At CNN, Ms. Stewart viewed herself as a stalwart of conservatism as the Republican Party regrouped under the leadership of President Donald J. Trump.

“I don’t think everything he does is great, and I don’t think everything he does is bad,” Ms. Stewart said of Mr. Trump in an interview with Harvard Political Review in 2020. “My Position at CNN is to be a conservative voice yet an independent thinker.”

In an opinion piece published on CNN last year, Ms. Stewart urged Republican voters to reconsider their unconditional support for Mr. Trump’s 2024 bid in light of the various criminal charges he has faced.

“This is a campaign of self-preservation, not selfless service to the public,” she wrote. “I’m not convinced that’s the way to make America great again.”

Before entering politics in 2005 and working as a press secretary in Mr. Huckabee’s administration, Ms. Stewart was a news anchor and reporter for seven years at an NBC television station in Little Rock, Arkansas.

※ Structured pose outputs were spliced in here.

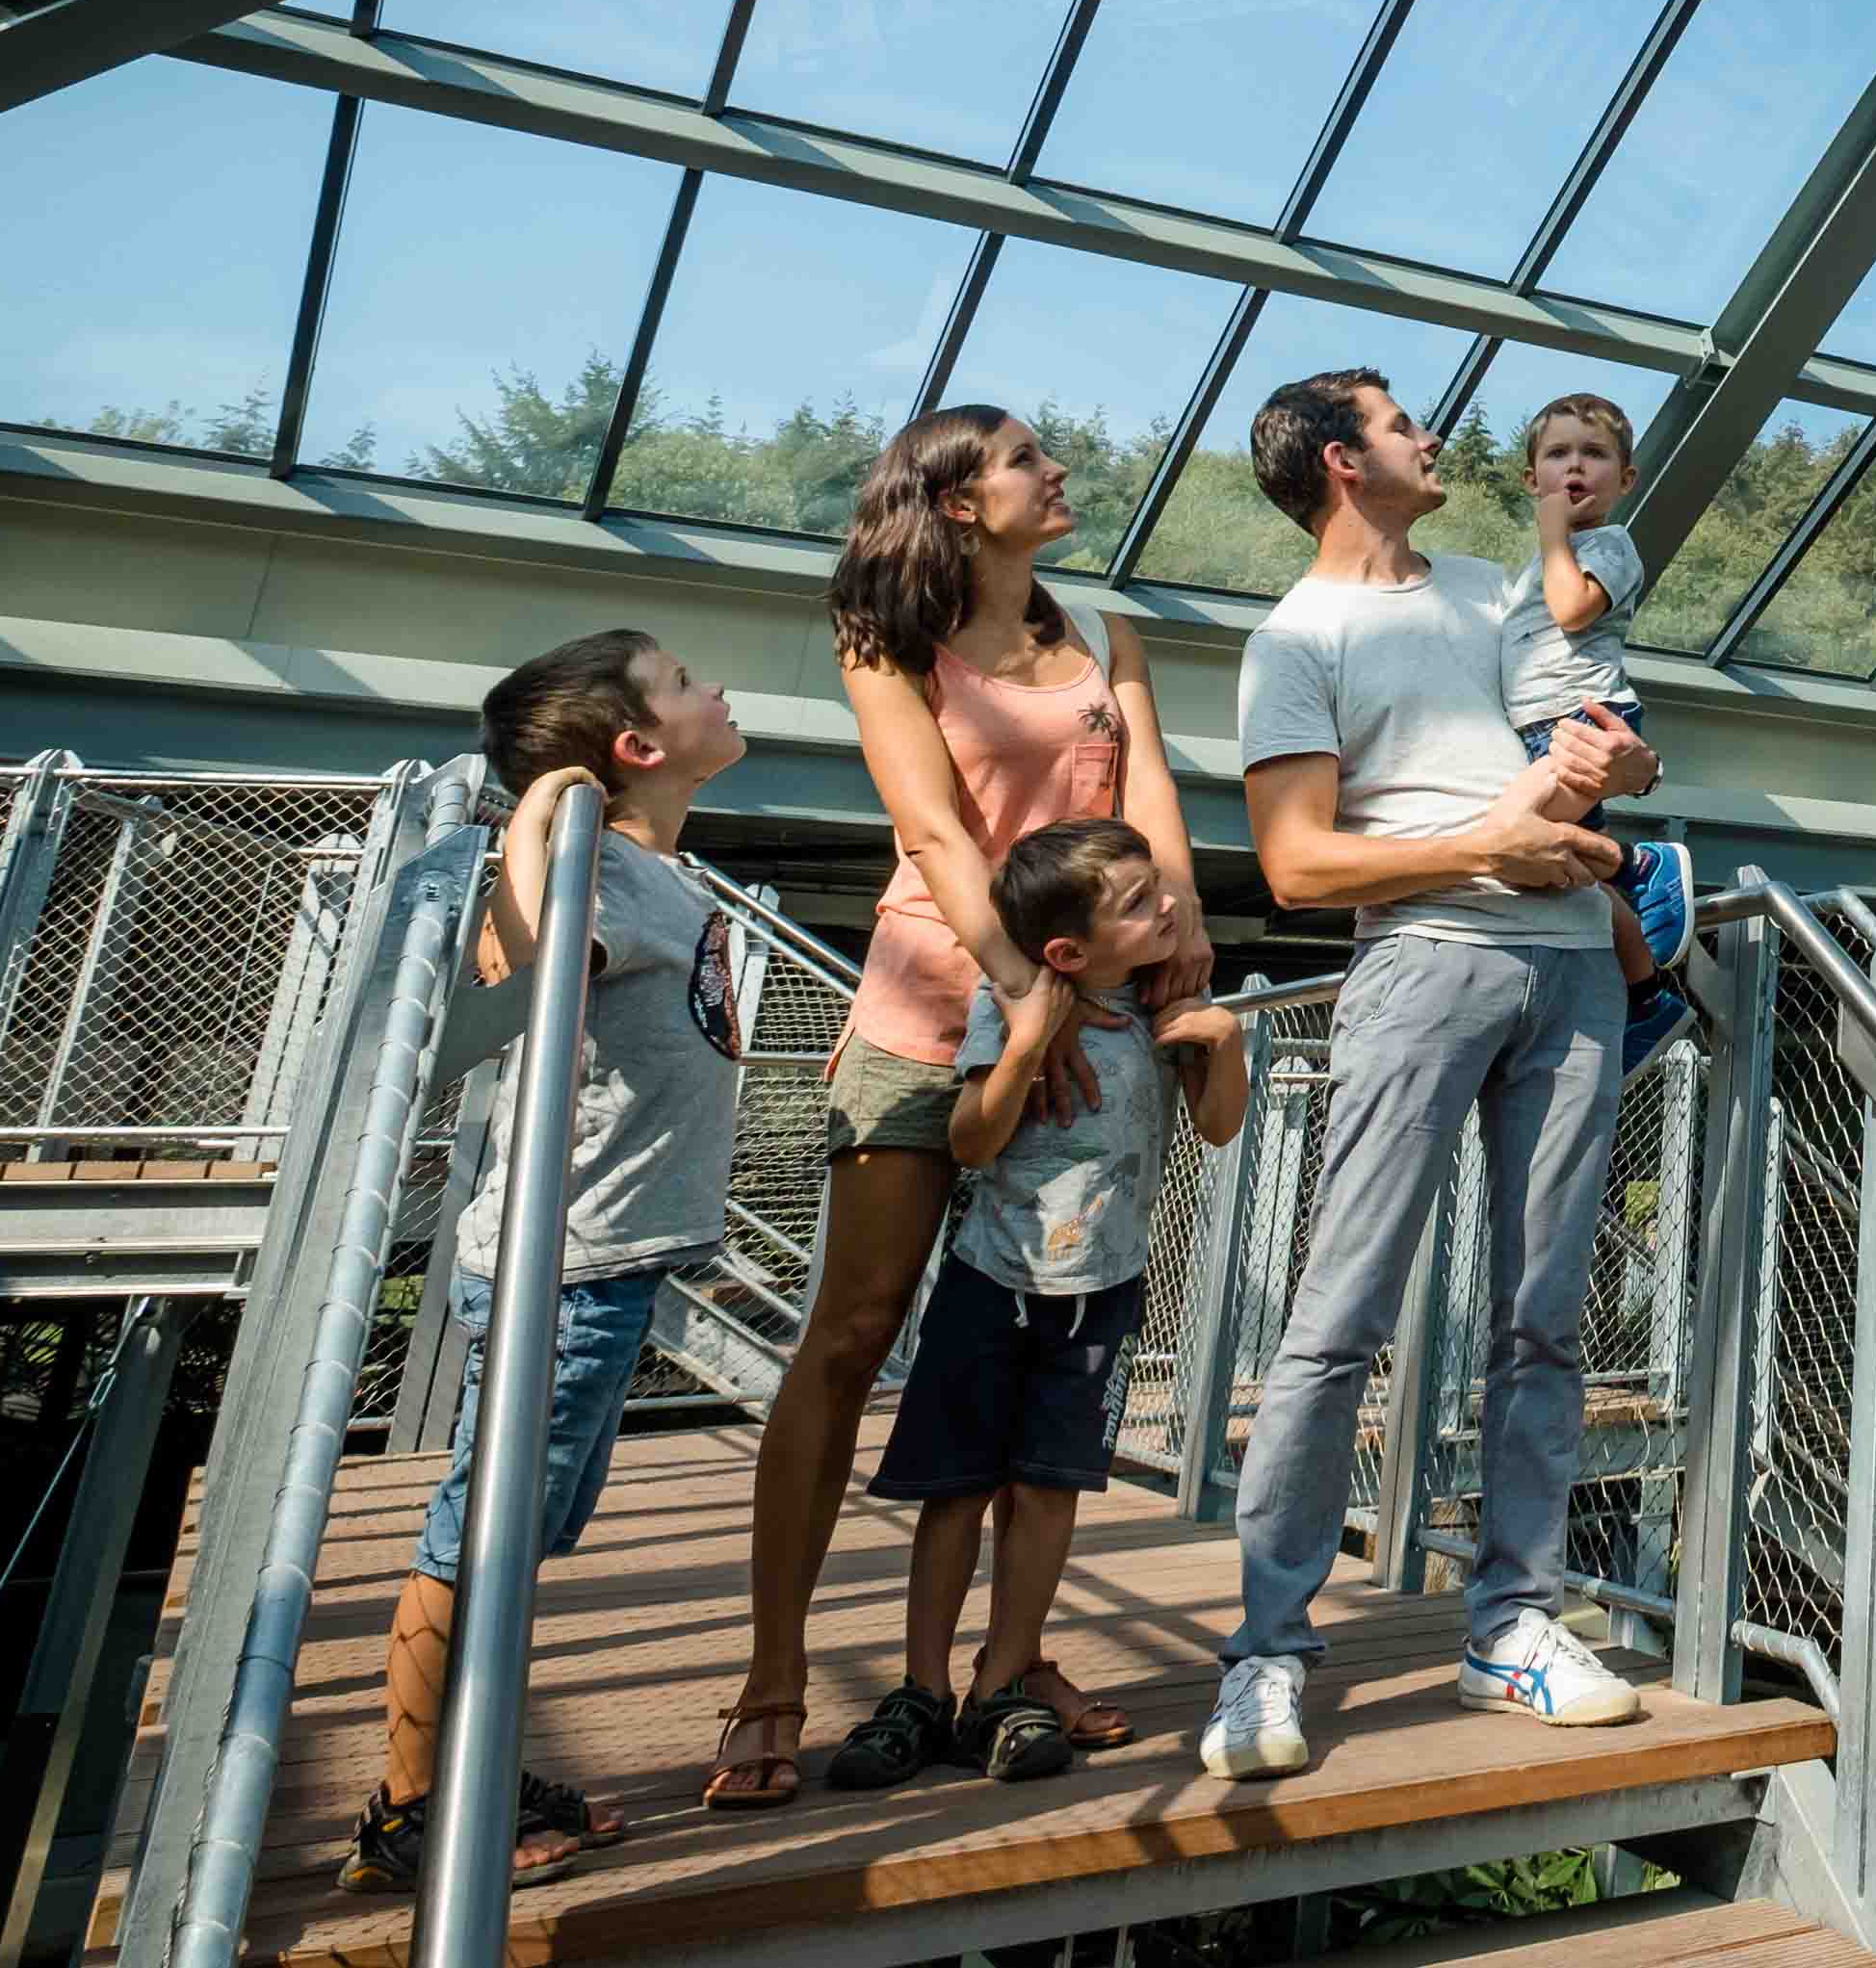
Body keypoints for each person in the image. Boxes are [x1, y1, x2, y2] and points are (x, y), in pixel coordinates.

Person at [712, 408, 1212, 1813]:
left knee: (1040, 1333)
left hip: (1087, 1024)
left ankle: (1008, 1661)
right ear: (954, 501)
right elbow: (932, 828)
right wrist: (1021, 994)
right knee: (855, 1333)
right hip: (931, 1017)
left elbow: (1150, 786)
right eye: (1026, 460)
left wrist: (1178, 928)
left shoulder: (1106, 632)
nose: (1060, 471)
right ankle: (770, 1679)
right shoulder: (888, 641)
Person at [1203, 368, 1657, 1778]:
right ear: (1343, 463)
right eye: (1403, 423)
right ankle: (1266, 1648)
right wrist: (1486, 848)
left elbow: (1573, 732)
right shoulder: (1298, 636)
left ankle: (1511, 1623)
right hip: (1426, 965)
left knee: (1544, 1319)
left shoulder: (1499, 584)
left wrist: (1618, 768)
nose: (1434, 436)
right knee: (1338, 1315)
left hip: (1575, 962)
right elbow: (1296, 865)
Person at [344, 631, 750, 1893]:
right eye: (687, 684)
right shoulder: (602, 871)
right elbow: (513, 971)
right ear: (635, 746)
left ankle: (471, 1757)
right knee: (484, 1531)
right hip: (562, 1267)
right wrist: (537, 822)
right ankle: (413, 1805)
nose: (719, 689)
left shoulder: (657, 876)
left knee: (526, 1530)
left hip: (605, 1263)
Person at [829, 819, 1249, 1789]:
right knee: (956, 1492)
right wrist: (1023, 1044)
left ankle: (1001, 1682)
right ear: (1066, 952)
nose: (1169, 907)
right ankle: (921, 1691)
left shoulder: (1167, 1006)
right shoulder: (1011, 1001)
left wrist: (1219, 1040)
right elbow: (972, 1141)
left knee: (1049, 1492)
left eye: (1160, 891)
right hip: (993, 1282)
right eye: (1139, 903)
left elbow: (1218, 1128)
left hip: (1100, 1294)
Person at [1507, 394, 1696, 1075]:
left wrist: (1554, 535)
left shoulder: (1609, 547)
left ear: (1626, 479)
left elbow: (1572, 606)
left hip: (1585, 719)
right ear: (1531, 478)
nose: (1575, 467)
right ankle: (1647, 998)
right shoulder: (1527, 571)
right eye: (1557, 454)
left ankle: (1640, 870)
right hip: (1541, 725)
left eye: (1593, 454)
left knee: (1530, 842)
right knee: (1560, 867)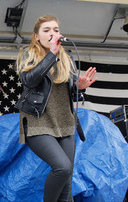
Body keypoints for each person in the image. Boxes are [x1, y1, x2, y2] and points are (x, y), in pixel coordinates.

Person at [15, 15, 97, 202]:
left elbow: (69, 92)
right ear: (37, 36)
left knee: (67, 182)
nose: (52, 33)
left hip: (65, 121)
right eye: (46, 30)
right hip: (39, 121)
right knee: (62, 167)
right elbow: (29, 80)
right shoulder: (28, 55)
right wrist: (51, 54)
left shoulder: (66, 58)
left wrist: (79, 86)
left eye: (56, 30)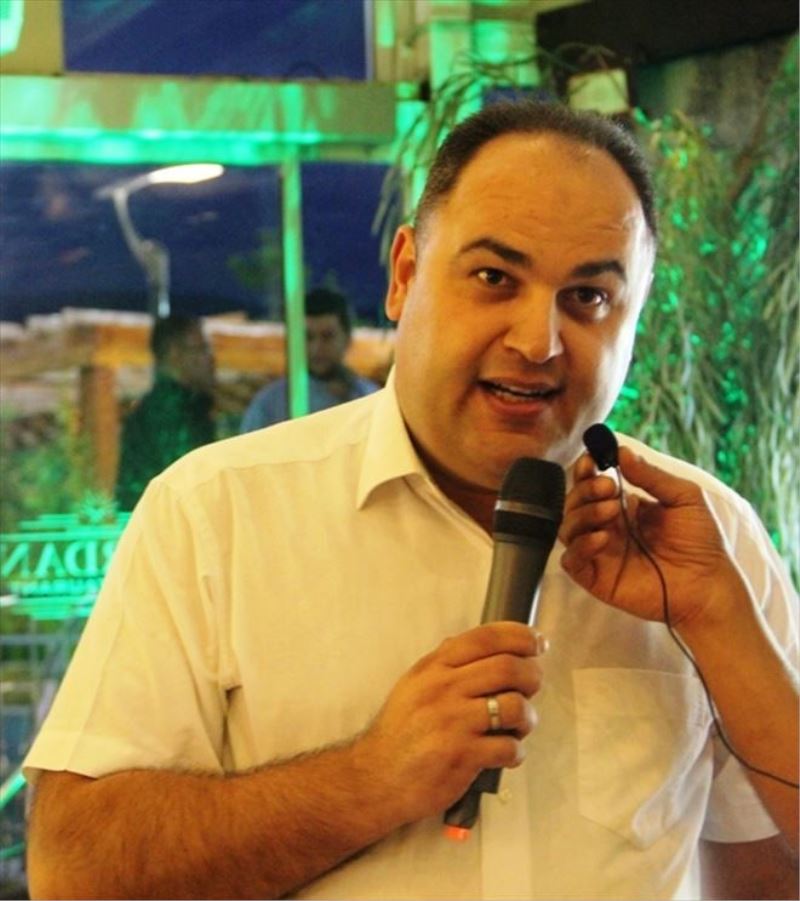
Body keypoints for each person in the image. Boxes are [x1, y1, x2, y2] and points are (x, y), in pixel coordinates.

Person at [24, 101, 797, 900]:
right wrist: (370, 778)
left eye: (589, 297)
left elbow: (769, 875)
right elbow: (74, 871)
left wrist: (721, 623)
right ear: (404, 274)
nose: (537, 341)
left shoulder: (703, 537)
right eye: (494, 278)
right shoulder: (215, 513)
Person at [240, 287, 378, 431]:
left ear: (347, 338)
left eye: (327, 337)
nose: (316, 348)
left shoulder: (369, 399)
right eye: (308, 337)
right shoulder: (270, 406)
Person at [114, 314, 216, 510]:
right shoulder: (174, 411)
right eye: (202, 348)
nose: (211, 358)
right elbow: (190, 483)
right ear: (174, 354)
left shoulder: (174, 405)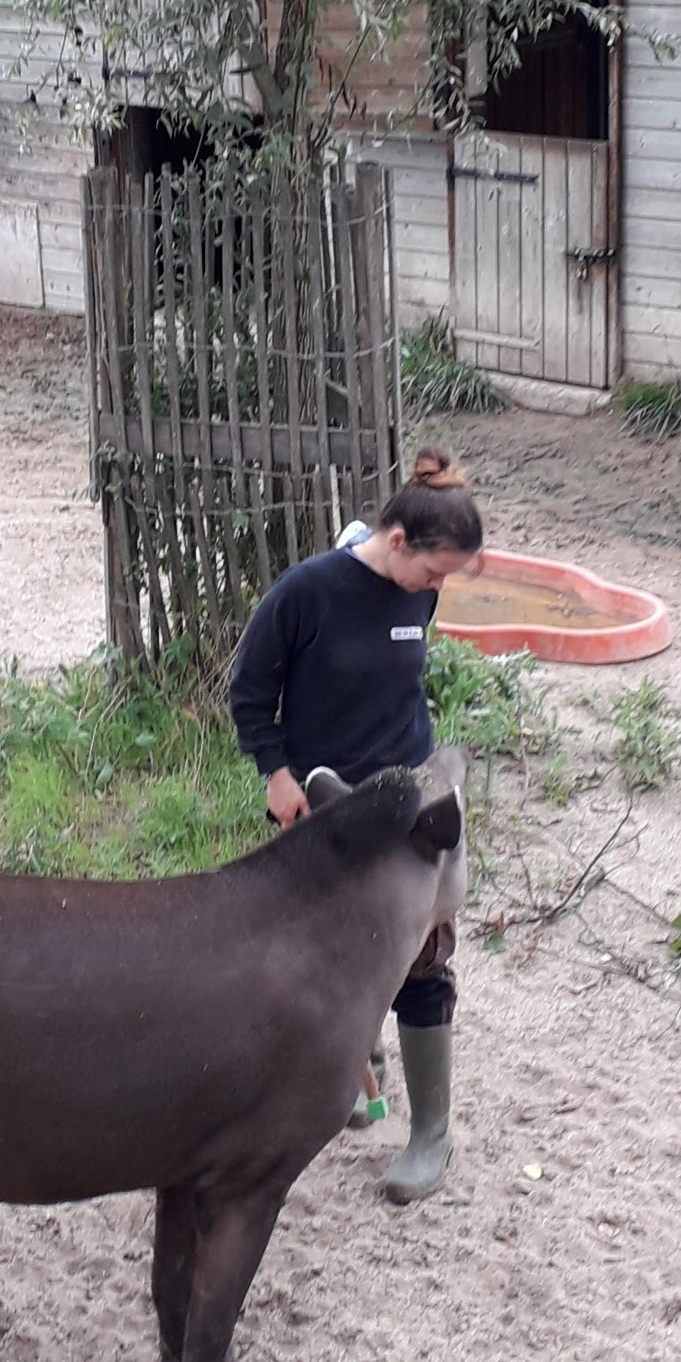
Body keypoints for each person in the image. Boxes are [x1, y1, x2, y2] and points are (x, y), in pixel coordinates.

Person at [228, 448, 484, 1203]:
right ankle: (351, 1074)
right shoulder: (307, 592)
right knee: (324, 951)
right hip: (323, 807)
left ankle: (430, 1134)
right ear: (397, 541)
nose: (436, 590)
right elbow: (250, 691)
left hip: (409, 801)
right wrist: (276, 775)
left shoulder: (415, 594)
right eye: (433, 573)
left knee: (421, 958)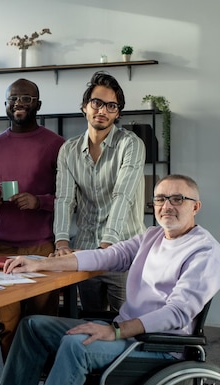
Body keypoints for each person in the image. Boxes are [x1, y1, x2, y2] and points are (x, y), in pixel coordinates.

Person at [0, 174, 220, 385]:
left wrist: (116, 331)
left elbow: (178, 313)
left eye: (177, 199)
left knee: (77, 345)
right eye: (160, 199)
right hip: (127, 335)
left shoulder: (205, 251)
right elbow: (106, 256)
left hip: (158, 345)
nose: (167, 206)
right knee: (32, 327)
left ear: (195, 207)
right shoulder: (152, 236)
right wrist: (40, 264)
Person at [0, 78, 66, 362]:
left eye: (26, 98)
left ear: (38, 104)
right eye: (13, 98)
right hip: (2, 249)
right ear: (5, 104)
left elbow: (68, 196)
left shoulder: (56, 144)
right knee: (7, 326)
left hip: (41, 248)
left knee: (42, 323)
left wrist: (39, 201)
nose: (18, 103)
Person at [53, 71, 146, 315]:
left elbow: (123, 195)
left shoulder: (131, 144)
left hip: (124, 251)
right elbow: (64, 199)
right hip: (85, 249)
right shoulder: (68, 150)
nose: (102, 111)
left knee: (127, 322)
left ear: (117, 113)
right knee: (91, 321)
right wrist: (61, 241)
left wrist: (108, 246)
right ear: (85, 106)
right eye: (97, 103)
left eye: (111, 106)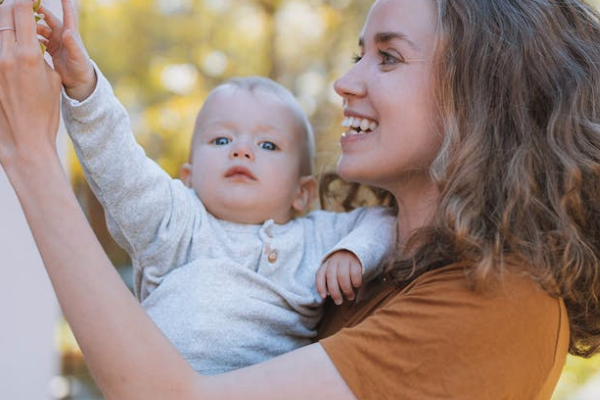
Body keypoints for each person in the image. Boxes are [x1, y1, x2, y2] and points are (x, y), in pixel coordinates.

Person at [2, 0, 600, 398]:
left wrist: (30, 151)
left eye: (387, 57)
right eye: (357, 54)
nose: (346, 82)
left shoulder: (500, 305)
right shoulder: (366, 267)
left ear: (483, 98)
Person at [37, 3, 396, 376]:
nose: (241, 150)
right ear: (188, 178)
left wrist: (353, 252)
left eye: (268, 145)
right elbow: (119, 166)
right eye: (222, 140)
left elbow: (386, 220)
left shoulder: (316, 238)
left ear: (302, 193)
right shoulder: (175, 223)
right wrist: (84, 87)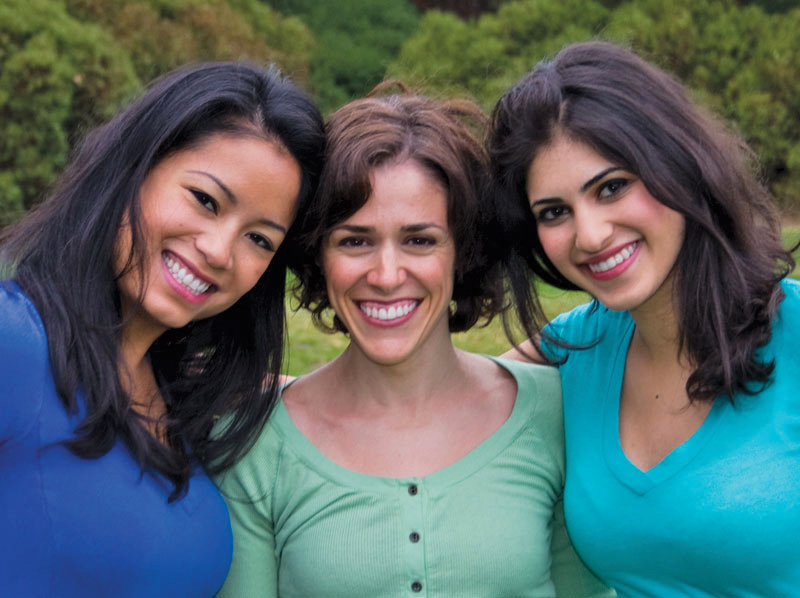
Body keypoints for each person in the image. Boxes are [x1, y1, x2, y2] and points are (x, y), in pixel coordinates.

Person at [213, 87, 612, 598]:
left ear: (462, 251)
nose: (385, 275)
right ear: (317, 256)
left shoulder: (554, 412)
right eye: (354, 240)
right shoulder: (254, 441)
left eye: (420, 240)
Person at [488, 40, 800, 597]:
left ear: (677, 164)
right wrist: (285, 397)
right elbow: (429, 398)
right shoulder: (574, 350)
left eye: (612, 187)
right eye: (554, 212)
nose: (590, 235)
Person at [0, 62, 325, 596]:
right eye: (204, 200)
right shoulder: (19, 344)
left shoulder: (180, 406)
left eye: (260, 240)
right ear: (133, 167)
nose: (220, 251)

“I loved covering politics. I loved dishes. I loved breaking news,” Ms. Stewart said in a 2020 interview with Harvard International Review. “But a few years ago I just realized that maybe I could do something different.”

She was born in Atlanta on March 11, 1966 and earned degrees in broadcast news and political science from the University of Georgia.

Ms. Stewart was last seen on CNN on Friday in “The Situation Room with Wolf Blitzer.”

Information about their survivors was not immediately available.